What is Encryption?
Encryption is the process of converting readable data into unreadable ciphertext using a mathematical algorithm and a secret key. Only someone with the correct key can reverse it and recover the original data, which makes encryption a foundation of protecting information confidentiality.
How does encryption work?
Encryption takes readable information, called plaintext, and uses a mathematical algorithm together with a secret key to scramble it into ciphertext that appears meaningless. The same algorithm, given the correct key, can reverse the process and recover the original data - this reversal is called decryption. The security of the system rests not on hiding the algorithm, which is usually public and well studied, but on keeping the key secret. Without the key, even an attacker who captures the ciphertext cannot read it.
Encryption is applied in two main situations. Data in transit is encrypted as it moves across networks, so anyone intercepting it sees only ciphertext. Data at rest is encrypted while stored, so a stolen device or compromised database does not expose the underlying information.
Why encryption matters
Sensitive data - passwords, payment details, personal information, health records - passes through and rests inside almost every application. If that data is stored or transmitted in plain form, a single breach exposes it entirely. Encryption ensures that intercepted or stolen data remains useless without the key, which limits the damage of a breach and is frequently a legal and compliance requirement. For users, it is the quiet mechanism that lets them trust an application with information they would never share openly.
What are the main types of encryption?
Encryption comes in a few fundamental forms:
- Symmetric encryption - one shared key both encrypts and decrypts; fast and used for bulk data.
- Asymmetric encryption - a public key encrypts and a private key decrypts; used to exchange keys securely.
- Encryption in transit - protects data moving across networks, typically with TLS.
- Encryption at rest - protects stored data on devices, databases and backups.
- Hashing - a one-way transformation used to store passwords; technically distinct but related.
Encryption best practices
Use established, well-tested algorithms rather than inventing your own, because cryptography is extraordinarily easy to get subtly wrong. Encrypt sensitive data both in transit and at rest, since protecting only one leaves a gap. Manage keys carefully - the strongest encryption is worthless if the key is stored insecurely beside the data it protects. Store passwords using a strong hashing function rather than reversible encryption, and keep cryptographic libraries up to date as standards evolve.
How PixelForce approaches encryption
At PixelForce, encryption is built in during Phase 2 - Development and maintained through Phase 3 - Post Launch Support, not bolted on afterwards. Our in-house Adelaide team encrypts sensitive data in transit and at rest as a default, relies on proven algorithms and managed key services rather than custom cryptography, and treats secure key handling as seriously as the encryption itself. This discipline is especially important in regulated and high-trust products such as health and fintech apps. The work sits within our broader enterprise mobile app development security practice, and it is part of building products users can safely trust with their data across the 100+ we have shipped.
Where this applies
The PixelForce services where Encryption matters most - explore how we put it to work in client products.

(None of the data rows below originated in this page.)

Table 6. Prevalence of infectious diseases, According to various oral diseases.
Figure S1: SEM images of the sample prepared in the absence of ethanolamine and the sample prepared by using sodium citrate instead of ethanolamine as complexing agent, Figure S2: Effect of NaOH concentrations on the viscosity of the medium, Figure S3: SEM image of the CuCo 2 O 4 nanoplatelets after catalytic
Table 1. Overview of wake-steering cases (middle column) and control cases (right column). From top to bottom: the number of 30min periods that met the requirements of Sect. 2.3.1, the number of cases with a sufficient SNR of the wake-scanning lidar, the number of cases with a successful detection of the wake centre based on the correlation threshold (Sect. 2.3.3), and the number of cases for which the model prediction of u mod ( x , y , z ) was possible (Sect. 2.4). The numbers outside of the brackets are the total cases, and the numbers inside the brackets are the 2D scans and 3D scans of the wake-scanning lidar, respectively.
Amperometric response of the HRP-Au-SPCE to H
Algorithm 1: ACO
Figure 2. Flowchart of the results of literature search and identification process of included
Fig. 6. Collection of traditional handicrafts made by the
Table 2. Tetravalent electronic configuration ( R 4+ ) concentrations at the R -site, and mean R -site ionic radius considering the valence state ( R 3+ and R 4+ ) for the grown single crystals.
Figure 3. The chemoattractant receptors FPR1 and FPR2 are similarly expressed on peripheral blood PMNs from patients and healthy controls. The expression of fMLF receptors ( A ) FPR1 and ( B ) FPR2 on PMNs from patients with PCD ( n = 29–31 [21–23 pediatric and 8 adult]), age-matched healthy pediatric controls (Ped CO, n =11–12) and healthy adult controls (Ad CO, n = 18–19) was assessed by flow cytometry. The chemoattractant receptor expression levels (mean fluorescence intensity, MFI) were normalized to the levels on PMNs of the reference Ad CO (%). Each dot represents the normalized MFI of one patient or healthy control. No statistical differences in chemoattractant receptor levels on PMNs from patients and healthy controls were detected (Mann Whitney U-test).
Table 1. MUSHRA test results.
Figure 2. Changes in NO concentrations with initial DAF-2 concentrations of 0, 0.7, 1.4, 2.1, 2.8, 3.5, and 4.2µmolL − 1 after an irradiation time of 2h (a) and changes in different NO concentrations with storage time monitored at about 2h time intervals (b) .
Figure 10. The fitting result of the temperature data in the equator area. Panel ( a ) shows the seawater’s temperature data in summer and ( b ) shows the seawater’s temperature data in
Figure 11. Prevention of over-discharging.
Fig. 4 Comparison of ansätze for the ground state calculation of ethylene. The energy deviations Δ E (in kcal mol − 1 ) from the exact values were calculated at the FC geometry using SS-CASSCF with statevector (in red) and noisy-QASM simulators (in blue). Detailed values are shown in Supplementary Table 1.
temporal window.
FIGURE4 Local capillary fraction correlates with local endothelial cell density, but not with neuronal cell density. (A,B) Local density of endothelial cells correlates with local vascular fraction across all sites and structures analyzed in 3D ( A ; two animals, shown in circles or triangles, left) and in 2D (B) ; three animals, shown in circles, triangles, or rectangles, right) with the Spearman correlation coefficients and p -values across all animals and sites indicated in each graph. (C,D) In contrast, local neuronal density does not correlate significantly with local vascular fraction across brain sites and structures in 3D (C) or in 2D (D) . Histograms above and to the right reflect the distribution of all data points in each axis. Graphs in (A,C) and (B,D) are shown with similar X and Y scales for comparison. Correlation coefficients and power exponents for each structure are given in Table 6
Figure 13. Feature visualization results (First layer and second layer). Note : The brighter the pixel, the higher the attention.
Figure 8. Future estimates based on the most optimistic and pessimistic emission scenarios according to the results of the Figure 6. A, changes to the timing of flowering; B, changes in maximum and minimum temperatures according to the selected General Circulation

Frequently asked questions
Symmetric encryption uses a single shared key to both encrypt and decrypt data. It is fast and well suited to encrypting large amounts of data, but both parties must already share the key securely. Asymmetric encryption uses a public key to encrypt and a separate private key to decrypt, which solves the problem of exchanging keys safely. In practice, systems often combine them - asymmetric encryption to share a key, then symmetric encryption for the bulk data.
No. Encryption is reversible: with the correct key, ciphertext can be turned back into the original data. Hashing is one-way, producing a fixed-length value that cannot practically be reversed to recover the input. Encryption protects data you need to read again later, such as a stored message. Hashing suits situations where you only need to verify a value, such as checking a password without ever storing the password itself in readable form.
End-to-end encryption means data is encrypted on the sender's device and only decrypted on the recipient's device, so nobody in between - including the service provider carrying the message - can read it. This contrasts with encryption that protects data in transit but leaves the provider able to access it on their servers. End-to-end encryption offers the strongest confidentiality, which is why it is common in private messaging applications.
Strong, correctly implemented encryption is extremely difficult to break directly, so attackers usually target the weaker links instead - stealing the key, exploiting poor key management, or compromising a device before the data is encrypted or after it is decrypted. This is why secure key handling matters as much as the encryption algorithm itself. Using outdated algorithms or storing keys carelessly is what turns theoretically strong encryption into a practical vulnerability.